[Entri yang diambil dari sebuah koleksi]
==*==

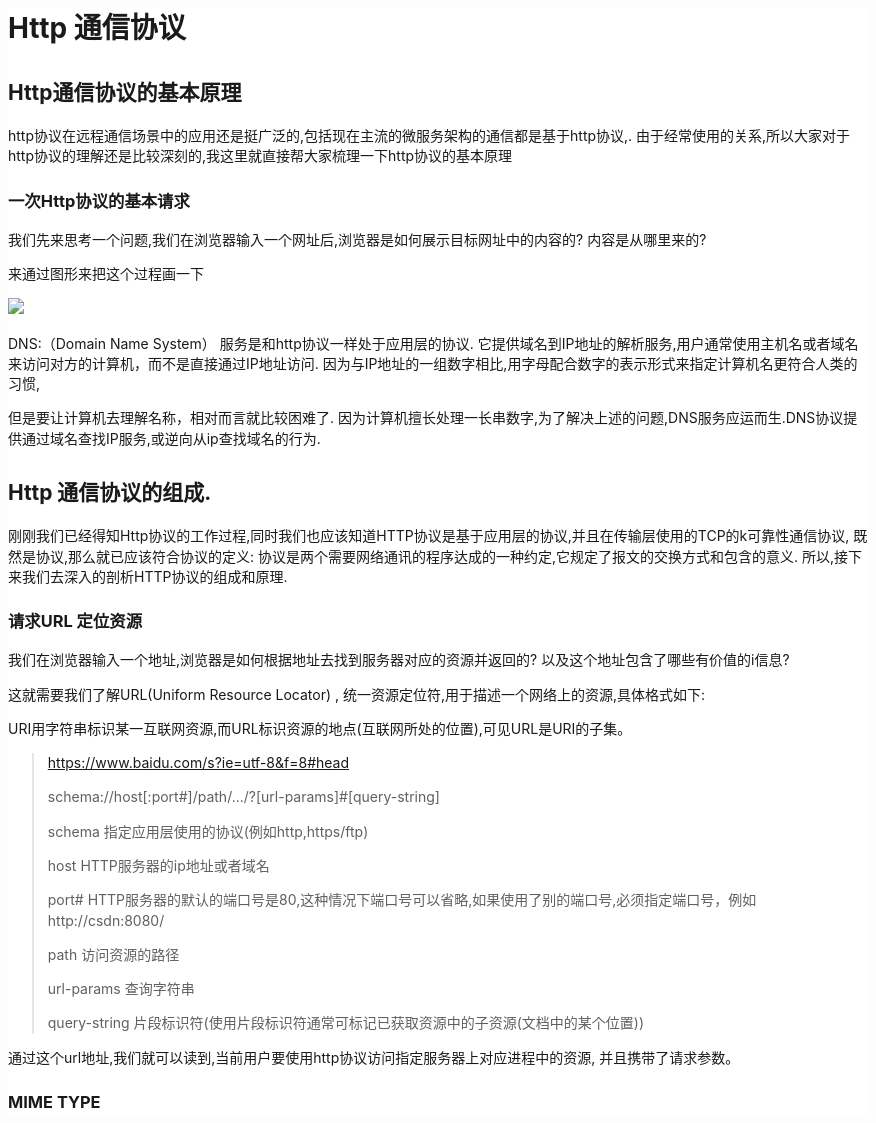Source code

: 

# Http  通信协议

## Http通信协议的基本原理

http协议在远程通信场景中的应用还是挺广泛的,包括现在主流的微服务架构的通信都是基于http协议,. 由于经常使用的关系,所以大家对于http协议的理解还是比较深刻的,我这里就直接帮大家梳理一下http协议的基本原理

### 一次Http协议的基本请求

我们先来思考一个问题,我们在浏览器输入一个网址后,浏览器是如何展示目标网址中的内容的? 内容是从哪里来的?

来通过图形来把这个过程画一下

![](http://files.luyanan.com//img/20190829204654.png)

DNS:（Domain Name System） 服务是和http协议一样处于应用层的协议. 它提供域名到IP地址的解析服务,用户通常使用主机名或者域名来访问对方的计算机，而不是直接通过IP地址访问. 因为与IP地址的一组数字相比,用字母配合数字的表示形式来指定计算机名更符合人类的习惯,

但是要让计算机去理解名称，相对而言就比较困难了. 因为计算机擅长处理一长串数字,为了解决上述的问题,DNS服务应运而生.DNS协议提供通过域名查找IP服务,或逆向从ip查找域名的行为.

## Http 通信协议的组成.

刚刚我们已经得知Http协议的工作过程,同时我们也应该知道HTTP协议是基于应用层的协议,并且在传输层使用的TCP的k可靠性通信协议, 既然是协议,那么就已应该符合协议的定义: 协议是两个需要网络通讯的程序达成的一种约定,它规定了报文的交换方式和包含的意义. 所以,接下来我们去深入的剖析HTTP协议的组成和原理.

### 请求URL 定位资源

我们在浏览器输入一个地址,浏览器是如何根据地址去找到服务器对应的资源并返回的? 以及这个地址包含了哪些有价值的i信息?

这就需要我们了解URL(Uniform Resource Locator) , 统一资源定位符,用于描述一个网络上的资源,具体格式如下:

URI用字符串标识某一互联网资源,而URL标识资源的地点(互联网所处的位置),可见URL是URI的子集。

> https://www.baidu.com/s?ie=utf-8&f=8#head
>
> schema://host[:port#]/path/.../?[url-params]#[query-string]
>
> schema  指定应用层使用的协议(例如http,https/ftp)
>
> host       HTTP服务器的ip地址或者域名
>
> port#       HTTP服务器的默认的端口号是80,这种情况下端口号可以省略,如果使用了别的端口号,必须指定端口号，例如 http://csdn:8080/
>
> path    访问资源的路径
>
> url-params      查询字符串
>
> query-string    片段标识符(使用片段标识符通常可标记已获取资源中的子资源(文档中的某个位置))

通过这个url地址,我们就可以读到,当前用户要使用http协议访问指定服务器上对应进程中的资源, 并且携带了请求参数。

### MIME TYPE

==*==

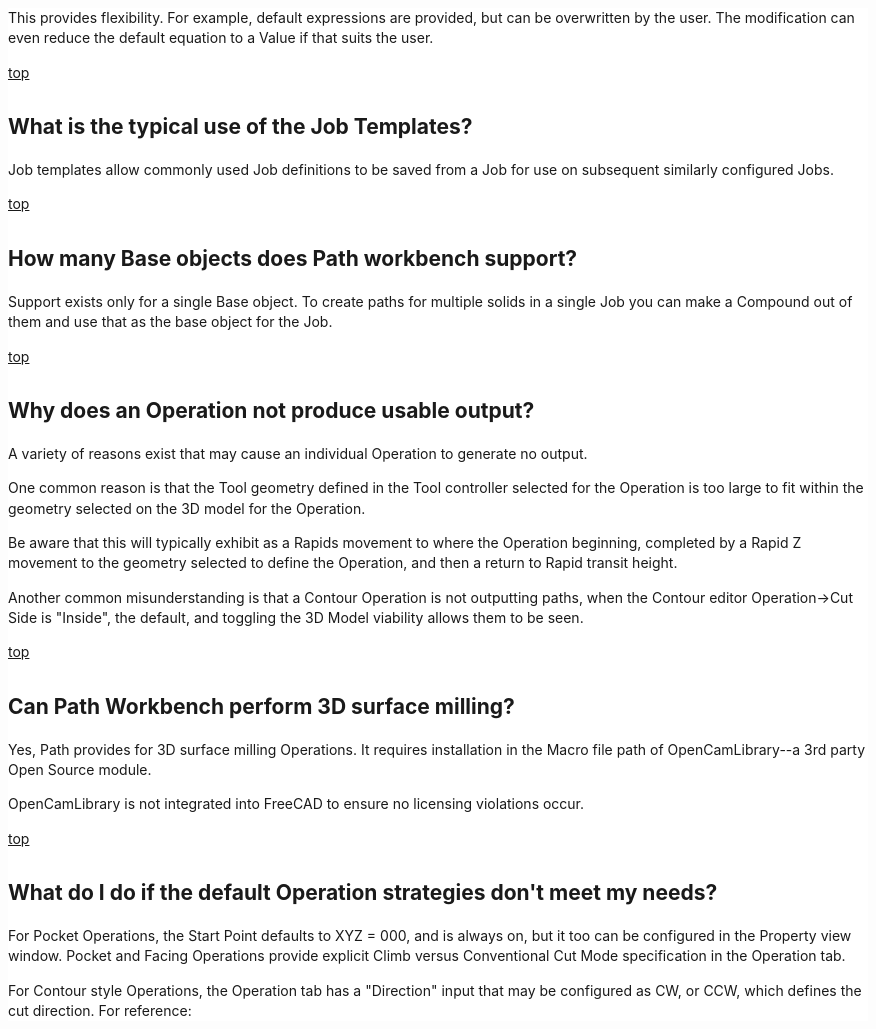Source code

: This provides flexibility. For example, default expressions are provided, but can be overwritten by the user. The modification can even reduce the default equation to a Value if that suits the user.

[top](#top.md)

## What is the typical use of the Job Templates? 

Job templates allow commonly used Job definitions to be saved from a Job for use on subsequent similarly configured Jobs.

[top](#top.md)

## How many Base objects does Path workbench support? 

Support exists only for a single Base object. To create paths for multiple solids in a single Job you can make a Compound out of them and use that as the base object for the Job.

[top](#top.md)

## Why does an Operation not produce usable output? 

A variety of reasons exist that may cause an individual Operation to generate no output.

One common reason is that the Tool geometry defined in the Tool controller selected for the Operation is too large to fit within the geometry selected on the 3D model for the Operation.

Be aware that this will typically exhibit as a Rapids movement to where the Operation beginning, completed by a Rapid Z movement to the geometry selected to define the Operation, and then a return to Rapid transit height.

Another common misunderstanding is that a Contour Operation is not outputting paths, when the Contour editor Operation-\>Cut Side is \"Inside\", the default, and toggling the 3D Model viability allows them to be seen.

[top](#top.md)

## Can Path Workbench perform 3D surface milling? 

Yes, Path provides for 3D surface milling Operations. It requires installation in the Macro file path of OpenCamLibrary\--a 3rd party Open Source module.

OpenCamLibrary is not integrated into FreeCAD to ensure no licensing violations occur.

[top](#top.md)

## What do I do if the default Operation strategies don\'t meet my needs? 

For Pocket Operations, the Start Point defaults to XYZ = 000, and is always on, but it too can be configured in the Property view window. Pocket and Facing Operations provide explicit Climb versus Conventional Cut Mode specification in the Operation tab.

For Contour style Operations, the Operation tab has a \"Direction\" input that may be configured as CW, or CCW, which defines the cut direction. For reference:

==*==

→ **Uraian Tugas**:
Ganti "geometry" dengan "shape" pada bagian yang dibuka dengan baris berisi "Support exists only" dan ditutup dengan baris berisi "Be aware that". Tuliskan kembali bagian itu tanpa perubahan lain.

→ **Hasil Latihan**:
Support exists only for a single Base object. To create paths for multiple solids in a single Job you can make a Compound out of them and use that as the base object for the Job.

[top](#top.md)

## Why does an Operation not produce usable output? 

A variety of reasons exist that may cause an individual Operation to generate no output.

One common reason is that the Tool shape defined in the Tool controller selected for the Operation is too large to fit within the shape selected on the 3D model for the Operation.

Be aware that this will typically exhibit as a Rapids movement to where the Operation beginning, completed by a Rapid Z movement to the shape selected to define the Operation, and then a return to Rapid transit height.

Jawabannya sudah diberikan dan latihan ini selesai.